A second benefit falls out for free: reuse and governance. Features defined in the store are discoverable and shareable across teams and models. The "customer lifetime value" feature one team built becomes a registered, documented, reusable asset rather than something the next team reinvents slightly differently. That's the same data-governance instinct — a registry of trusted, named assets — applied to ML features, and it's why feature stores get framed as MLOps infrastructure rather than just a cache.
Feast vs Tecton
The two most-cited options sit at different points on the build-vs-buy line, and they're related — Tecton's founders created Feast and donated it to open source.
| Feast | Tecton | |
|---|---|---|
| Model | Open-source library / framework | Managed, commercial platform |
| What it manages | Definitions, registry, materialization, serving over your stores | The above plus the feature transformation/compute and pipelines |
| Transformations | You compute features; Feast orchestrates storage & retrieval | Defines and runs the feature pipelines for you (batch + streaming) |
| Operational burden | You run and wire the infrastructure | Largely managed |
| Best when | You want control, have data infra, want no vendor lock-in | You want feature engineering + serving handled end to end |
The honest distinction: Feast deliberately doesn't compute your features — it's the storage, registry, and retrieval layer over stores you provide, which keeps it light and unopinionated but leaves the transformation pipelines to you. Tecton takes on the feature computation too (including streaming features), which is more capable and more managed, at the cost of being a platform you buy into. Pick based on how much of the pipeline you want to own.

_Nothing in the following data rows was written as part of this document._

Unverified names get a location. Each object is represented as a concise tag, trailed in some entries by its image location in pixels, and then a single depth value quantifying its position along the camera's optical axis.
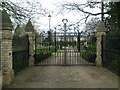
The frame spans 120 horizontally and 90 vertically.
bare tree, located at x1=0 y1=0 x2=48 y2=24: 4.84
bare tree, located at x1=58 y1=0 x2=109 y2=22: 7.71
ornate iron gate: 6.49
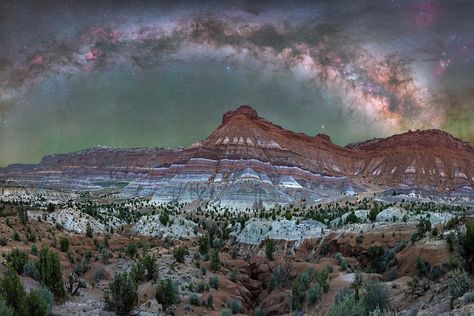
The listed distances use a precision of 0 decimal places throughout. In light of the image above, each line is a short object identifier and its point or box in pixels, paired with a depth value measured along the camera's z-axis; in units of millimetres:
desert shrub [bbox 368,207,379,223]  51319
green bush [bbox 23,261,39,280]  25969
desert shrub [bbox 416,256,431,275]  25516
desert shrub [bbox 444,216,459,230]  33066
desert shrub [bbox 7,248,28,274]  26688
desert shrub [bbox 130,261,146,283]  29766
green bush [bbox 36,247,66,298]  24375
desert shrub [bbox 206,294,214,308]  26911
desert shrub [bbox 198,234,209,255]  41988
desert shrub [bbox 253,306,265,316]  28470
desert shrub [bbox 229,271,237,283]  34497
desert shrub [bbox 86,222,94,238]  44719
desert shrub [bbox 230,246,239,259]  45075
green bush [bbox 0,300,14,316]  15695
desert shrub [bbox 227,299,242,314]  27723
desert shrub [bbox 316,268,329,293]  27319
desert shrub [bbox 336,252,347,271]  32494
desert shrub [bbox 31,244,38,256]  32094
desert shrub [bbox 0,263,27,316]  17466
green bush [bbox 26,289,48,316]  18156
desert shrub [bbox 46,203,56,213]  49703
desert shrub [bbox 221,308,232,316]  24177
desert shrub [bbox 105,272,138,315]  23141
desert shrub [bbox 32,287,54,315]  21094
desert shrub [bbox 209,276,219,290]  31117
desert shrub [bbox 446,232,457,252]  25562
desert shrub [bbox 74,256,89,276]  31141
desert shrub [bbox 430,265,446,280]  22781
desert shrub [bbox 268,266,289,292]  33531
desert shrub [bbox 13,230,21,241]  35566
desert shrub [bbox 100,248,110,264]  34675
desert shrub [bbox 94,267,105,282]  30962
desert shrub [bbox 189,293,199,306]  26673
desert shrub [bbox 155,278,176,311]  25250
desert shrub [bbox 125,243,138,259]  37938
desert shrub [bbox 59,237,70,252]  36062
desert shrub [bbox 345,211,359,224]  51375
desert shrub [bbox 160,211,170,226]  55812
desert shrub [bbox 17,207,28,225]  41022
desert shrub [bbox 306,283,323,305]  26234
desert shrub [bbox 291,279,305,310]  26764
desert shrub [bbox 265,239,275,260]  43175
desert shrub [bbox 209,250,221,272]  35875
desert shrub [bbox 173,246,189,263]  36125
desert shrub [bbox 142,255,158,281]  30609
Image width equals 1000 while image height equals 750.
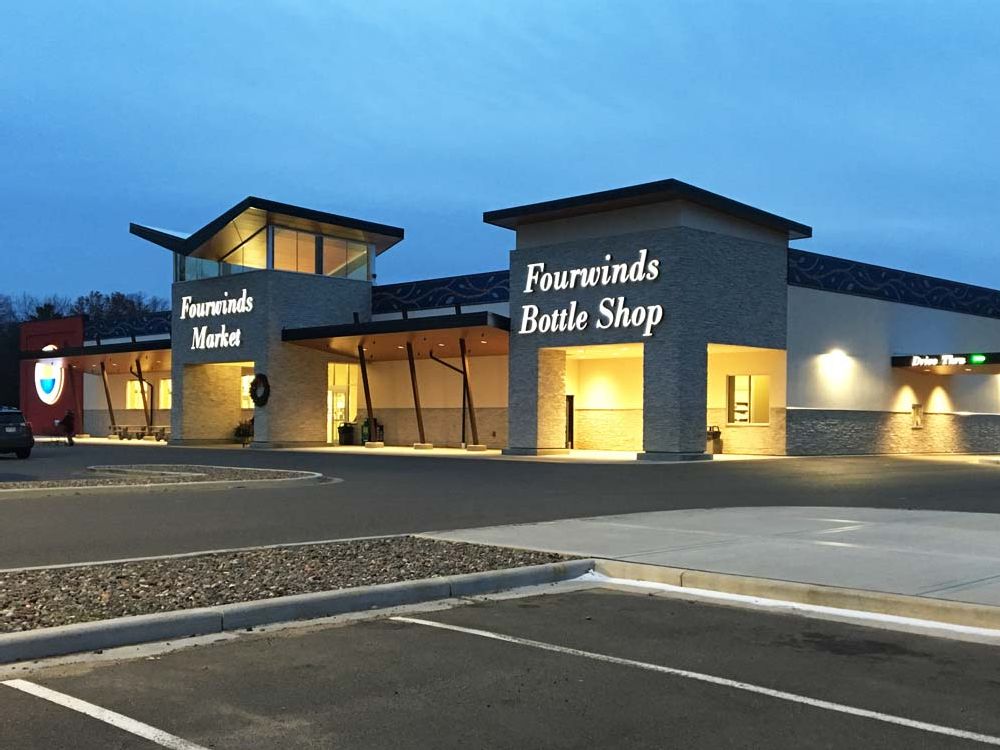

Most teams adopt a feature store a year too early. It's real infrastructure with real operational weight (two stores to keep in sync, a materialization pipeline, a registry), and it earns that weight under specific conditions: multiple models or teams sharing features, a genuine need for low-latency online serving, and real-time or frequently-updated features where skew actually bites. If you have one model, batch scoring, and features you compute in the same pipeline for train and predict, a feature store is overhead solving a problem you don't have yet — a shared transformation module and disciplined point-in-time SQL will do. Adopt it when feature reuse and online/offline consistency are concrete pains, not because the architecture diagram looks more mature with one in it.
What to carry away
A feature store exists to kill training/serving skew — the silent accuracy loss when features are computed one way for training and another for serving. It does so with a two-store architecture (an offline store with full history for training, an online store with the latest value per entity for low-latency serving) fed from a single feature definition, so both paths agree. Its sharpest capability is the point-in-time-correct join, which assembles training data with each feature as of the event's moment — preventing label leakage that, dangerously, only ever makes your offline metrics look better.
Feast gives you the storage/registry/retrieval layer over your own infrastructure; Tecton additionally manages the feature computation as a platform. Either way, adopt one when you actually have feature reuse across models and a real online-serving need — not before, because it's genuine infrastructure with genuine upkeep. It slots alongside the rest of the MLOps stack: MLflow for the models that consume these features, and the observability layer that catches skew when it slips through anyway.